(TASK):
Copy each line of the listing below without changing a single character.

[Stored data entries]
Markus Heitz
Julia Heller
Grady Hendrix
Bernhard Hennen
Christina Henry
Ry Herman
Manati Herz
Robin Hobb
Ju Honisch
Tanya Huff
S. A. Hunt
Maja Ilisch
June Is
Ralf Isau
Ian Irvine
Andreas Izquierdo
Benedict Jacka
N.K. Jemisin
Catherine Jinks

(TASK ANSWER):
Markus Heitz
Julia Heller
Grady Hendrix
Bernhard Hennen
Christina Henry
Ry Herman
Manati Herz
Robin Hobb
Ju Honisch
Tanya Huff
S. A. Hunt
Maja Ilisch
June Is
Ralf Isau
Ian Irvine
Andreas Izquierdo
Benedict Jacka
N.K. Jemisin
Catherine Jinks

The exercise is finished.